● **EXERCISE MATERIAL**:
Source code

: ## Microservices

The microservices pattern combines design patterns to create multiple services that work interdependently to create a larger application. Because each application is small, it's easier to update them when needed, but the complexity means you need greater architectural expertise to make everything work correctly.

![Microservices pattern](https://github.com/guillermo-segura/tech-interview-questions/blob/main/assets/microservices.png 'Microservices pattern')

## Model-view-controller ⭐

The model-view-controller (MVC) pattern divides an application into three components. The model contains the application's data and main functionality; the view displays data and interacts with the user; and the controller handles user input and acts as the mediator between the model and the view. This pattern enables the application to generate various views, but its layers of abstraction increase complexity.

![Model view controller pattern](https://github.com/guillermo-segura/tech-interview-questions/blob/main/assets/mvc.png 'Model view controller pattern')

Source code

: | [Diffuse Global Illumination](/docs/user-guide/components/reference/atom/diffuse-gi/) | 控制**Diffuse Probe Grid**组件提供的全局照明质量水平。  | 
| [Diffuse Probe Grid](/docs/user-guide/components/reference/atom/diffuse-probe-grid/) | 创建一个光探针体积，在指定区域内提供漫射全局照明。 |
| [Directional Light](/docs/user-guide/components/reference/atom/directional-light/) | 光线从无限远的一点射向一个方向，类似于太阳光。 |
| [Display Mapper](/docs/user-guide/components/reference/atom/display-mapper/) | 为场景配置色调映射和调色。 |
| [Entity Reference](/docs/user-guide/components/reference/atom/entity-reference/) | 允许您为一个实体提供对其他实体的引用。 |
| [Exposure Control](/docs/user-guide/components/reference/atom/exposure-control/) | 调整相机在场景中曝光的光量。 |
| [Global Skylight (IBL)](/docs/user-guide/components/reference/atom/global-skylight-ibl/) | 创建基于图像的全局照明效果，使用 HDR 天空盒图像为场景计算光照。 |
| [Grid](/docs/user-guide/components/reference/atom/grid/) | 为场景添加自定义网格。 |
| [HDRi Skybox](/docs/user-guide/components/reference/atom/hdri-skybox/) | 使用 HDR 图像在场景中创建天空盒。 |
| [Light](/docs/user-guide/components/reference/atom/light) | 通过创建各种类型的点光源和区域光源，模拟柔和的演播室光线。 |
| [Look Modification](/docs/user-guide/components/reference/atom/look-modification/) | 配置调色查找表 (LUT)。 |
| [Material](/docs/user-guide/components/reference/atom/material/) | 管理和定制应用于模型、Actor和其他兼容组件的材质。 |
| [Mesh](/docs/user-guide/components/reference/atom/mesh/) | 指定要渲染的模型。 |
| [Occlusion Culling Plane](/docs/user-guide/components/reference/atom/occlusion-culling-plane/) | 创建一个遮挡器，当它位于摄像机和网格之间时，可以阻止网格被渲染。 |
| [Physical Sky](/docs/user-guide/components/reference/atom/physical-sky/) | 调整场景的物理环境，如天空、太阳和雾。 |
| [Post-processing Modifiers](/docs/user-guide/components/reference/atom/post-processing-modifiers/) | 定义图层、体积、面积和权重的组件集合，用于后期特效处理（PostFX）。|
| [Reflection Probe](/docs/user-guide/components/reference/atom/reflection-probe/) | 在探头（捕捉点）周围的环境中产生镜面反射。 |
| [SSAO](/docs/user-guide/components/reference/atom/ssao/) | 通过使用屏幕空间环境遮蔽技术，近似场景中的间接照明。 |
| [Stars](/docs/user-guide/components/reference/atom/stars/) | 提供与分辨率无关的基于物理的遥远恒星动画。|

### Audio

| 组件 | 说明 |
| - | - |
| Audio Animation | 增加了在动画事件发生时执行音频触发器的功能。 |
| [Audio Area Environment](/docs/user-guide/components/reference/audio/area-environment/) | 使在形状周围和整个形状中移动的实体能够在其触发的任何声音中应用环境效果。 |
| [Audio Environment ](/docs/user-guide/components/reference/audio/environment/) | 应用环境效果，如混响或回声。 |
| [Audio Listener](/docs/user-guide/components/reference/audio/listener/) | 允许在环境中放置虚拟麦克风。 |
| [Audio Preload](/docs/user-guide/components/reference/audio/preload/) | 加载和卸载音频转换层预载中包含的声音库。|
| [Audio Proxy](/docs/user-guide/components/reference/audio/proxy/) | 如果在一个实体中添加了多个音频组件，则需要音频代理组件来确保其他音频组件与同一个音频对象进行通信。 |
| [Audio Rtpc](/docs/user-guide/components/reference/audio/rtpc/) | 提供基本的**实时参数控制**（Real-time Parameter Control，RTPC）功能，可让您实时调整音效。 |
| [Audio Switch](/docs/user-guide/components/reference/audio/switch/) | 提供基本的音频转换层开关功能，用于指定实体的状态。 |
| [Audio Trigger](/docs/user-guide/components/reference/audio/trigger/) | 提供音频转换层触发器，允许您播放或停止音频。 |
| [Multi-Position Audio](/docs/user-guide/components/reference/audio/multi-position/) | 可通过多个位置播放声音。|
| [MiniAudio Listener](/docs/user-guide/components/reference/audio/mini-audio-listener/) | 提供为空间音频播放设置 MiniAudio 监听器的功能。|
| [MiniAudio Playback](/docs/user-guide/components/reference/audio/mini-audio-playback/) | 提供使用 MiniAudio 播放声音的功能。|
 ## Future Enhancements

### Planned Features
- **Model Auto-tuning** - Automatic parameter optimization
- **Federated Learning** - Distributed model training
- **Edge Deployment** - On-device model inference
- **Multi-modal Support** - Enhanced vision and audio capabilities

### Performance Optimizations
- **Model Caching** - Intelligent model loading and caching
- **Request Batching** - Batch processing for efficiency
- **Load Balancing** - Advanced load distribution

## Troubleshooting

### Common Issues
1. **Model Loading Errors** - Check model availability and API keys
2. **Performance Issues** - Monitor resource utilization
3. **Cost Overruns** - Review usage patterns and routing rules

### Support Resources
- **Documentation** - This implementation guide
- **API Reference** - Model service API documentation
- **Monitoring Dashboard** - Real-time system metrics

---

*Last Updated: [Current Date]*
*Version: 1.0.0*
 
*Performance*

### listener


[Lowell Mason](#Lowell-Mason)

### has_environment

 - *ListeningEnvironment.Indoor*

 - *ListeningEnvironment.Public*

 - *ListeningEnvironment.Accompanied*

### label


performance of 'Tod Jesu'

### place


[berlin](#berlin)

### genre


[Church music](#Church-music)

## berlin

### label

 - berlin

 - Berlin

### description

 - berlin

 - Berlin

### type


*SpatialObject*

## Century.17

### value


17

● **ABOUT THIS TASK**: This task calls for every entry above to be transcribed exactly.

● **EXERCISE RESULT**:
Source code

: ## Microservices

The microservices pattern combines design patterns to create multiple services that work interdependently to create a larger application. Because each application is small, it's easier to update them when needed, but the complexity means you need greater architectural expertise to make everything work correctly.

![Microservices pattern](https://github.com/guillermo-segura/tech-interview-questions/blob/main/assets/microservices.png 'Microservices pattern')

## Model-view-controller ⭐

The model-view-controller (MVC) pattern divides an application into three components. The model contains the application's data and main functionality; the view displays data and interacts with the user; and the controller handles user input and acts as the mediator between the model and the view. This pattern enables the application to generate various views, but its layers of abstraction increase complexity.

![Model view controller pattern](https://github.com/guillermo-segura/tech-interview-questions/blob/main/assets/mvc.png 'Model view controller pattern')

Source code

: | [Diffuse Global Illumination](/docs/user-guide/components/reference/atom/diffuse-gi/) | 控制**Diffuse Probe Grid**组件提供的全局照明质量水平。  | 
| [Diffuse Probe Grid](/docs/user-guide/components/reference/atom/diffuse-probe-grid/) | 创建一个光探针体积，在指定区域内提供漫射全局照明。 |
| [Directional Light](/docs/user-guide/components/reference/atom/directional-light/) | 光线从无限远的一点射向一个方向，类似于太阳光。 |
| [Display Mapper](/docs/user-guide/components/reference/atom/display-mapper/) | 为场景配置色调映射和调色。 |
| [Entity Reference](/docs/user-guide/components/reference/atom/entity-reference/) | 允许您为一个实体提供对其他实体的引用。 |
| [Exposure Control](/docs/user-guide/components/reference/atom/exposure-control/) | 调整相机在场景中曝光的光量。 |
| [Global Skylight (IBL)](/docs/user-guide/components/reference/atom/global-skylight-ibl/) | 创建基于图像的全局照明效果，使用 HDR 天空盒图像为场景计算光照。 |
| [Grid](/docs/user-guide/components/reference/atom/grid/) | 为场景添加自定义网格。 |
| [HDRi Skybox](/docs/user-guide/components/reference/atom/hdri-skybox/) | 使用 HDR 图像在场景中创建天空盒。 |
| [Light](/docs/user-guide/components/reference/atom/light) | 通过创建各种类型的点光源和区域光源，模拟柔和的演播室光线。 |
| [Look Modification](/docs/user-guide/components/reference/atom/look-modification/) | 配置调色查找表 (LUT)。 |
| [Material](/docs/user-guide/components/reference/atom/material/) | 管理和定制应用于模型、Actor和其他兼容组件的材质。 |
| [Mesh](/docs/user-guide/components/reference/atom/mesh/) | 指定要渲染的模型。 |
| [Occlusion Culling Plane](/docs/user-guide/components/reference/atom/occlusion-culling-plane/) | 创建一个遮挡器，当它位于摄像机和网格之间时，可以阻止网格被渲染。 |
| [Physical Sky](/docs/user-guide/components/reference/atom/physical-sky/) | 调整场景的物理环境，如天空、太阳和雾。 |
| [Post-processing Modifiers](/docs/user-guide/components/reference/atom/post-processing-modifiers/) | 定义图层、体积、面积和权重的组件集合，用于后期特效处理（PostFX）。|
| [Reflection Probe](/docs/user-guide/components/reference/atom/reflection-probe/) | 在探头（捕捉点）周围的环境中产生镜面反射。 |
| [SSAO](/docs/user-guide/components/reference/atom/ssao/) | 通过使用屏幕空间环境遮蔽技术，近似场景中的间接照明。 |
| [Stars](/docs/user-guide/components/reference/atom/stars/) | 提供与分辨率无关的基于物理的遥远恒星动画。|

### Audio

| 组件 | 说明 |
| - | - |
| Audio Animation | 增加了在动画事件发生时执行音频触发器的功能。 |
| [Audio Area Environment](/docs/user-guide/components/reference/audio/area-environment/) | 使在形状周围和整个形状中移动的实体能够在其触发的任何声音中应用环境效果。 |
| [Audio Environment ](/docs/user-guide/components/reference/audio/environment/) | 应用环境效果，如混响或回声。 |
| [Audio Listener](/docs/user-guide/components/reference/audio/listener/) | 允许在环境中放置虚拟麦克风。 |
| [Audio Preload](/docs/user-guide/components/reference/audio/preload/) | 加载和卸载音频转换层预载中包含的声音库。|
| [Audio Proxy](/docs/user-guide/components/reference/audio/proxy/) | 如果在一个实体中添加了多个音频组件，则需要音频代理组件来确保其他音频组件与同一个音频对象进行通信。 |
| [Audio Rtpc](/docs/user-guide/components/reference/audio/rtpc/) | 提供基本的**实时参数控制**（Real-time Parameter Control，RTPC）功能，可让您实时调整音效。 |
| [Audio Switch](/docs/user-guide/components/reference/audio/switch/) | 提供基本的音频转换层开关功能，用于指定实体的状态。 |
| [Audio Trigger](/docs/user-guide/components/reference/audio/trigger/) | 提供音频转换层触发器，允许您播放或停止音频。 |
| [Multi-Position Audio](/docs/user-guide/components/reference/audio/multi-position/) | 可通过多个位置播放声音。|
| [MiniAudio Listener](/docs/user-guide/components/reference/audio/mini-audio-listener/) | 提供为空间音频播放设置 MiniAudio 监听器的功能。|
| [MiniAudio Playback](/docs/user-guide/components/reference/audio/mini-audio-playback/) | 提供使用 MiniAudio 播放声音的功能。|
 ## Future Enhancements

### Planned Features
- **Model Auto-tuning** - Automatic parameter optimization
- **Federated Learning** - Distributed model training
- **Edge Deployment** - On-device model inference
- **Multi-modal Support** - Enhanced vision and audio capabilities

### Performance Optimizations
- **Model Caching** - Intelligent model loading and caching
- **Request Batching** - Batch processing for efficiency
- **Load Balancing** - Advanced load distribution

## Troubleshooting

### Common Issues
1. **Model Loading Errors** - Check model availability and API keys
2. **Performance Issues** - Monitor resource utilization
3. **Cost Overruns** - Review usage patterns and routing rules

### Support Resources
- **Documentation** - This implementation guide
- **API Reference** - Model service API documentation
- **Monitoring Dashboard** - Real-time system metrics

---

*Last Updated: [Current Date]*
*Version: 1.0.0*
 
*Performance*

### listener


[Lowell Mason](#Lowell-Mason)

### has_environment

 - *ListeningEnvironment.Indoor*

 - *ListeningEnvironment.Public*

 - *ListeningEnvironment.Accompanied*

### label


performance of 'Tod Jesu'

### place


[berlin](#berlin)

### genre


[Church music](#Church-music)

## berlin

### label

 - berlin

 - Berlin

### description

 - berlin

 - Berlin

### type


*SpatialObject*

## Century.17

### value


17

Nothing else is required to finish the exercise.